The friendly inquisition eased off whenever a friend or neighbor would drop in. Someone would bring over a watermelon or a bucket of tomatoes or a basket of figs, and talk would shift to the wedding and Mac’s ski resorts, and where the happy couple planned to live.

Mac spent as much time as possible at the Stephensons’ house with his fiancée. The poor guy was besotted. Steff spent considerably less time at the MacCollums’ place. Hitch wished them both well, but didn’t hold out much hope for a long and happy union.

“Who’s the redhead next door?” he asked Mac after the last straggler had left. “If I remember correctly, Mary—or Marnie?—had dark hair.”

“You mean Maura. Yeah, she does, only she’s got it all streaked up with blond now. Ask me, it was better the way it was, but you know women.”

Actually, Hitch didn’t. At least, not beyond a certain point. “Redhead. About yea high.” He gestured appropriately. “Blue eyes a size too big for her face, freckles, pointed chin, tongue like a machete.”

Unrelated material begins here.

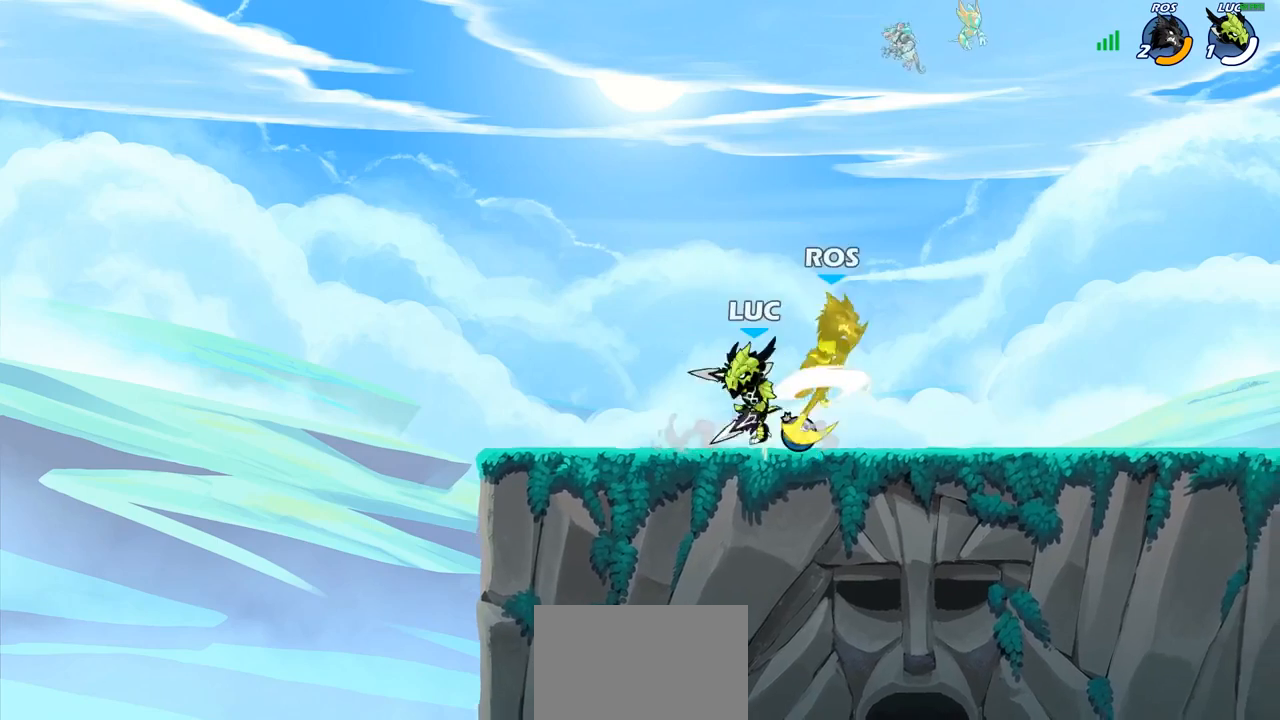
{"buttons": [], "left_stick": "center", "right_stick": "center", "events": [[83, "left_stick", "right"], [500, "left_stick", "center"]]}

Mac chuckled. “You must’ve tangled with Cindy. She’s been in high gear ever since Mrs. S. talked Steff into having a simple home wedding instead of using the church and the club.”

From the level of activity next door, all the vans coming and going, simple was the last word Hitch would have used to describe it. “Cindy who? Cindy what?”

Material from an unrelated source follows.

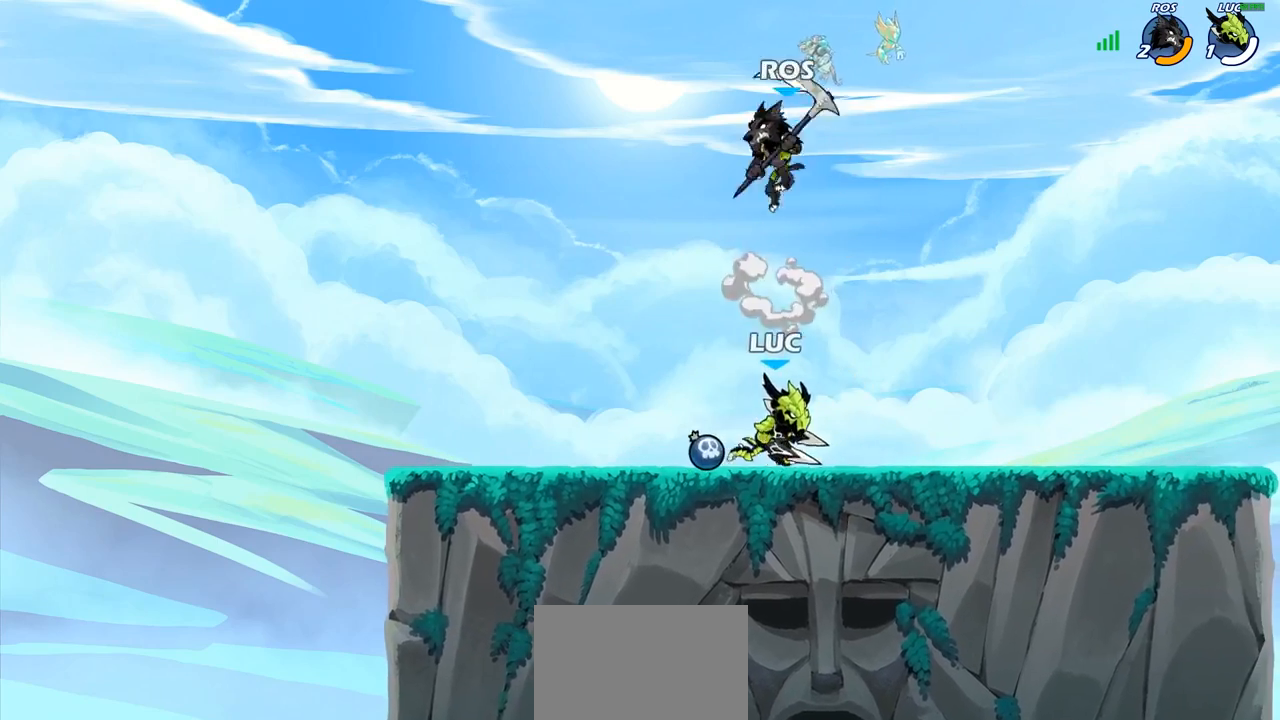
{"buttons": [], "left_stick": "down", "right_stick": "center", "events": [[100, "left_stick", "down-left"], [300, "left_stick", "down-right"], [500, "left_stick", "down"]]}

“Danbury. Lorna Stephenson was a Danbury before she was married, so I guess Cindy’s some sort of cousin or something. Came to live with them when she was only a kid.”

“That’s why she looked so familiar,” Hitch mused. “I don’t think I ever actually met her until yesterday, when I nearly ran her down in the street.” He went on to describe the brief encounter.

“You wouldn’t have met her, she was only a kid back then, not old enough to hang around our gang. Besides, Mrs. S. kept her pretty busy. Still does. I like Cindy, she makes me laugh, and you know me—I can always use a good yuk.”

Cindy. If Hitch had ever heard her name, he couldn’t remember it. He wondered how old she was. Doing a bit of swift mental arithmetic, he figured she was at least twenty, maybe more. At first glance he’d taken her for a kid, but when she’d raised that heart-shaped little face, so pale her freckles stood out like rust spots, and sizzled him with a blast from a pair of laser blue eyes, he’d realized she was older than she looked.

“Yeah, well…I owe her an apology. Maybe I’ll get a chance to speak to her Saturday during the festivities.”